HOME THEATER & SOUND -- Movie Review

W.
**
reviewed by Rad Bennett


Photo © Lionsgate

After watching W., I left the theater in a daze, wondering why it had been made. It’s not funny enough to be satire, nor deep enough to be drama, not informative enough to be a documentary. It feels empty, a vehicle bumping along trying to get its bearings, and directed by someone without opinions. It’s hard to believe that someone’s name is Oliver Stone. Whatever Stone’s faults, we’ve usually been able to depend on him to be scrappy and opinionated. Perhaps his decline began with Alexander, which also seemed to lack focus.

W. begins in 2003, during a meeting in which George W. Bush (Josh Brolin) comes up with his infamous "Axis of Evil" signature phrase. We then flash back to Dubya’s early days, when he was a hard-drinking, womanizing frat boy and an embarrassment to his father, George H. W. Bush (James Cromwell). Dubya meets his future wife, Laura Welch (Elizabeth Banks), and, eventually, Karl Rove (Toby Banks), who guides him to victory in his attempt to be elected Governor of Texas. We flash forward to and back from the 2000s throughout all this, mostly to build up to Bush’s decision to invade Iraq.

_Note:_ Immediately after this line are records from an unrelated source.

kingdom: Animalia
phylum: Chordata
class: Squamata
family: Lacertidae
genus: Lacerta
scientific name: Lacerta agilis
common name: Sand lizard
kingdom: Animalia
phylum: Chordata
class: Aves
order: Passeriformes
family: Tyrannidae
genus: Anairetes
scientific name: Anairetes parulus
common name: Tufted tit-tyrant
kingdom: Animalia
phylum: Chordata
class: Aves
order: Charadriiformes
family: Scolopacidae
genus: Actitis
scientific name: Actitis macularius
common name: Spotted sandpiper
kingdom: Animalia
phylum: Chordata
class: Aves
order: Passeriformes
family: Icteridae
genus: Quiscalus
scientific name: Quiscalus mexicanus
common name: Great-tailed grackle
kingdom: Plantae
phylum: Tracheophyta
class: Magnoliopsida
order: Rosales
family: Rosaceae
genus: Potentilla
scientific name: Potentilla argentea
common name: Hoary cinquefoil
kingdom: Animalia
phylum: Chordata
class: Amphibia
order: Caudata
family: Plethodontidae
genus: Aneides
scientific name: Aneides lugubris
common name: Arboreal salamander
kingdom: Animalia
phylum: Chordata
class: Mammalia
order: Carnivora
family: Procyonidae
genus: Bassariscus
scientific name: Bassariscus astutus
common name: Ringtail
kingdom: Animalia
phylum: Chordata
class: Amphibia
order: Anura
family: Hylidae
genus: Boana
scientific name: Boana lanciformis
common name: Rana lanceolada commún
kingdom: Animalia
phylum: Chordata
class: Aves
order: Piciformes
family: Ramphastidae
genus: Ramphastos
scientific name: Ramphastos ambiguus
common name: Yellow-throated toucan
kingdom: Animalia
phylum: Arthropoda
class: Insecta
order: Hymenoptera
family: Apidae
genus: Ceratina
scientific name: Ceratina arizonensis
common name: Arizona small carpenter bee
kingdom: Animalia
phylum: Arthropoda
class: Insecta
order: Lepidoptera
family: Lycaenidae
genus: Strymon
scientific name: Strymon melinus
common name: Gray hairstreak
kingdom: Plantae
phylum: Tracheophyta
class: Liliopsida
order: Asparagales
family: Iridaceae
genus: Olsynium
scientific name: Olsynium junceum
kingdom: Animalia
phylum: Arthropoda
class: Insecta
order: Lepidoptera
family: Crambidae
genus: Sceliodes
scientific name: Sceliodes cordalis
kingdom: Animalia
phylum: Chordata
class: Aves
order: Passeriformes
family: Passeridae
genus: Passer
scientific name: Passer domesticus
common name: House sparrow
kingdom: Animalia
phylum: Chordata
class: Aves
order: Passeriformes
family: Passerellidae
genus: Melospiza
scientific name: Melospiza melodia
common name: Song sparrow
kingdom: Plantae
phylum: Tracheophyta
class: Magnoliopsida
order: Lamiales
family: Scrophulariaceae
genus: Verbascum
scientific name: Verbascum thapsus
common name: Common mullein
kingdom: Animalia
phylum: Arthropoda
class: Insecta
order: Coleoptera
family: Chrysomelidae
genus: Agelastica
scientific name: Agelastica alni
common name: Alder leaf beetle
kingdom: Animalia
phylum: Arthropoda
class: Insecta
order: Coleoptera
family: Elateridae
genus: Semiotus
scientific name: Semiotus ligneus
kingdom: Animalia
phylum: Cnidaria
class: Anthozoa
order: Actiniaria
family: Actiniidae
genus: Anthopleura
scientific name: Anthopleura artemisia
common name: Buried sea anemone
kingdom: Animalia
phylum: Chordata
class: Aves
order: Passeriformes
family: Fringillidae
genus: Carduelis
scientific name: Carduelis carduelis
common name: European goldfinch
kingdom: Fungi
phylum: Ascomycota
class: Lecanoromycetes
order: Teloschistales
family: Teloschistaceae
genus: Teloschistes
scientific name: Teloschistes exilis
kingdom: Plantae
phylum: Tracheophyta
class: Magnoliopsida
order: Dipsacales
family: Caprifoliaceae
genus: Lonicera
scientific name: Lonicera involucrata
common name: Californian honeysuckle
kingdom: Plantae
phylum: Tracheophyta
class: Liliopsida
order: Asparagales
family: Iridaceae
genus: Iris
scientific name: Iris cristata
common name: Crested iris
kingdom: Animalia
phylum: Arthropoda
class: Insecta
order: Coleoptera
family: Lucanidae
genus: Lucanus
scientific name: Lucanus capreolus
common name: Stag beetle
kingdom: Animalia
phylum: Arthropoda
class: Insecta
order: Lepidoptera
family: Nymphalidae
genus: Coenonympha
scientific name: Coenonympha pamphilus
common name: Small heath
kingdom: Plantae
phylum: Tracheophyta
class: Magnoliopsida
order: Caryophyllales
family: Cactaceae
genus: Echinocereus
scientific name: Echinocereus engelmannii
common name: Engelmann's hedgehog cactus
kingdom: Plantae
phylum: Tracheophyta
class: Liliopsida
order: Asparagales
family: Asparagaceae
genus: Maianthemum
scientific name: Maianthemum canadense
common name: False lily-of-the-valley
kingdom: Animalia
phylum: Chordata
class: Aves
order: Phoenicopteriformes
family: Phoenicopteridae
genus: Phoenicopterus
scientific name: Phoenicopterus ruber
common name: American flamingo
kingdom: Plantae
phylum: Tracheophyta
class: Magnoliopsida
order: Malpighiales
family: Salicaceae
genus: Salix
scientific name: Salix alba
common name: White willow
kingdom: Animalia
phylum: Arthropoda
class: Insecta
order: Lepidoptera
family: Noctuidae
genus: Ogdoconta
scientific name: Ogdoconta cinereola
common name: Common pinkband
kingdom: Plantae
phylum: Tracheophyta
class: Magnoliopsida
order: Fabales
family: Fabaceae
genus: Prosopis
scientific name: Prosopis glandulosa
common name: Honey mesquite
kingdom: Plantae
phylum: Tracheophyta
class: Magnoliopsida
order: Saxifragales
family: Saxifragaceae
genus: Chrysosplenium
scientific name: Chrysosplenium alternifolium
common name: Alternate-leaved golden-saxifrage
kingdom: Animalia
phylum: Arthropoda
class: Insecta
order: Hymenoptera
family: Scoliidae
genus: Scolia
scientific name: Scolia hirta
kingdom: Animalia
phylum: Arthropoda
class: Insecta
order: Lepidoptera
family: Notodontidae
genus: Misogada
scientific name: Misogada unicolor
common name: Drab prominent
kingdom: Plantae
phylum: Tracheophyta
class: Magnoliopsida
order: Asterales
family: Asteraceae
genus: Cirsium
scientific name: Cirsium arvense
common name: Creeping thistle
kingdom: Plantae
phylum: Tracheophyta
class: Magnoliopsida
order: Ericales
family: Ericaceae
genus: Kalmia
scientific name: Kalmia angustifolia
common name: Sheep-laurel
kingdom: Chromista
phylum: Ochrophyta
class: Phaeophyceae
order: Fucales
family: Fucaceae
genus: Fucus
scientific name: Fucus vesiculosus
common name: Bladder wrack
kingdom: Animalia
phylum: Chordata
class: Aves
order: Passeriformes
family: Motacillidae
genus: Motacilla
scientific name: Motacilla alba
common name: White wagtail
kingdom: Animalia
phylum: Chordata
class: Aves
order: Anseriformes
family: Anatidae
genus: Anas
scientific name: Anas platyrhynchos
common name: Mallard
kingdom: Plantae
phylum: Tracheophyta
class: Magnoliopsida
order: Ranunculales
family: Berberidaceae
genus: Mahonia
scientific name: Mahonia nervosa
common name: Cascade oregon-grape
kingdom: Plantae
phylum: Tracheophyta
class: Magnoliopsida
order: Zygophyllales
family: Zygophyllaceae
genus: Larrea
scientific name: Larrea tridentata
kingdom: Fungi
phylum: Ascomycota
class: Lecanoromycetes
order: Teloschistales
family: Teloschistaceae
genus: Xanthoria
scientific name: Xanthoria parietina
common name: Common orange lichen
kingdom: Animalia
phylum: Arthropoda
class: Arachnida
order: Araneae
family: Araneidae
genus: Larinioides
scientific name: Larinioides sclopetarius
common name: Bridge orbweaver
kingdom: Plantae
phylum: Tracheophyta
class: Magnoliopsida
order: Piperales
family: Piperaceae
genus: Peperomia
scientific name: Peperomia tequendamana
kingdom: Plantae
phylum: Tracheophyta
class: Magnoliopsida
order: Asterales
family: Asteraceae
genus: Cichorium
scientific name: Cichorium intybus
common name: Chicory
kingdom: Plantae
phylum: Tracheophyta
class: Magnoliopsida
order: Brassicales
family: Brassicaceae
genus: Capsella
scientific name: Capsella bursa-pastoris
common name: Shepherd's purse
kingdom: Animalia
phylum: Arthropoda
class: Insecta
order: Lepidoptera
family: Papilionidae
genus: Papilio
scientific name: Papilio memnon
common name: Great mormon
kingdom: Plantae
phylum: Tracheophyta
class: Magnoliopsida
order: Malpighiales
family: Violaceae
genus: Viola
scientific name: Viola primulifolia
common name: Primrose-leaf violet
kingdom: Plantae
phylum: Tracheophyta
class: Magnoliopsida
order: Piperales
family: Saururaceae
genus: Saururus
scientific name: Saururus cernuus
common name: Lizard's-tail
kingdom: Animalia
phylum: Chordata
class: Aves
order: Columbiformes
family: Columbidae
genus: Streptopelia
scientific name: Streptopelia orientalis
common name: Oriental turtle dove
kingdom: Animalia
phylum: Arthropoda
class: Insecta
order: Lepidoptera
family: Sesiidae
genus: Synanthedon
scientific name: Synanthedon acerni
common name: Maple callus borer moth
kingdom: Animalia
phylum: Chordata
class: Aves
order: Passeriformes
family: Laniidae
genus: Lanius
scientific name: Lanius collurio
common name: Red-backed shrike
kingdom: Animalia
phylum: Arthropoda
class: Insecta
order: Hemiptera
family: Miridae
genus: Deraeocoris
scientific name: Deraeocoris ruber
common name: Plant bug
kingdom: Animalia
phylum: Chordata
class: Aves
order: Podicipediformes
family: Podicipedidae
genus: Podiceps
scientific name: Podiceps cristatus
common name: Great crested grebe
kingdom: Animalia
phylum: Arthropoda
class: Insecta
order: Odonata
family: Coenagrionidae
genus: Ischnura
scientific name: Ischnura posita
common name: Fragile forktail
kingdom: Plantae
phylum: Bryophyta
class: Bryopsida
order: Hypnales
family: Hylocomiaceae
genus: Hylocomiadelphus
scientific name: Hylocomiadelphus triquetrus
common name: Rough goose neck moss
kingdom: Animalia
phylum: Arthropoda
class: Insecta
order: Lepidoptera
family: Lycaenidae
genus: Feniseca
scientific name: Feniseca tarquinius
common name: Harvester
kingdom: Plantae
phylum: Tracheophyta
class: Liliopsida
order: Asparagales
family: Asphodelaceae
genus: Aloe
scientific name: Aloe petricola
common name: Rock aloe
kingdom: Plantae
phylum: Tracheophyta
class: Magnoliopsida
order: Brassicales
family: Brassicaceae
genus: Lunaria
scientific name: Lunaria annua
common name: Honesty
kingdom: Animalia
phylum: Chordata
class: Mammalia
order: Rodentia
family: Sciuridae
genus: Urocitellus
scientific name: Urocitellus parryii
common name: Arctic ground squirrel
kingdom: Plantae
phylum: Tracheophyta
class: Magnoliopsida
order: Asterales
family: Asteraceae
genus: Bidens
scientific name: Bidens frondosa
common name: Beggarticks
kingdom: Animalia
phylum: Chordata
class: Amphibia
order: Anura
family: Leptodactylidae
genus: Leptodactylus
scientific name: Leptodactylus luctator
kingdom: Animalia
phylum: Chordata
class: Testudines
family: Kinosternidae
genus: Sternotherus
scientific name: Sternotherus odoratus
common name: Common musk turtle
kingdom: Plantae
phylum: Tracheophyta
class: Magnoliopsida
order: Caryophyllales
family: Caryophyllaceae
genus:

Enough is omitted to constitute another movie. Did it hit the cutting-room floor? Bush’s relationship with Rove is implied but never explored, there’s nothing about his perceived leadership following 9/11, nothing about his two difficult and contested national-election wins, nothing about his delayed reaction to the destruction of New Orleans by Hurricane Katrina. Most important, there’s nothing about the millions of lives Bush has affected. W. sometimes seems like a stage play in which we hear about things taking place offstage that remain offstage. Only in a scene in which Bush visits two soldiers who have returned wounded from Iraq do we see any effects of his actions.

The crux of Stone’s movie is that Dubya is a reformed alcoholic (though later scenes show him drinking O’Doul’s; ask any 12-step program member the truth about that) who found God and then, when elected President of the United States, found himself over his head, manipulated and genuinely clueless. Perhaps it was because Bush felt he could never be as good as his father wanted him to be. That’s certainly implied in W.; I’m just not sure the implication required a two-hour movie.

The performances are, well, odd -- it’s tremendously difficult to offer portrayals of living celebrities seen every day on TV. Josh Brolin succeeds as Bush, in an earnest, heartfelt turn that is as nuanced as the script will allow. Richard Dreyfuss is his equal as Vice-President Dick Cheney. The two women in Bush’s life, his wife and his mother, Barbara (Ellen Burstyn), are dutifully portrayed without malice or artifice. Colin Powell is acted tongue-in-cheek by Jeffrey Wright, while Condoleeza Rice is portrayed with broad satire by Thandie Newton. You have to hear her voice to believe it. One of the best acting jobs is by veteran Stacy Keach as Rev. Earle Hudd; Keach strikes just the right balance between sincerity and generic satire.

I wanted to like this movie, but I can’t. It’s too big a mess for even a mother -- or a father -- to love. If you were around when all of these events happened, then you don’t need to be here.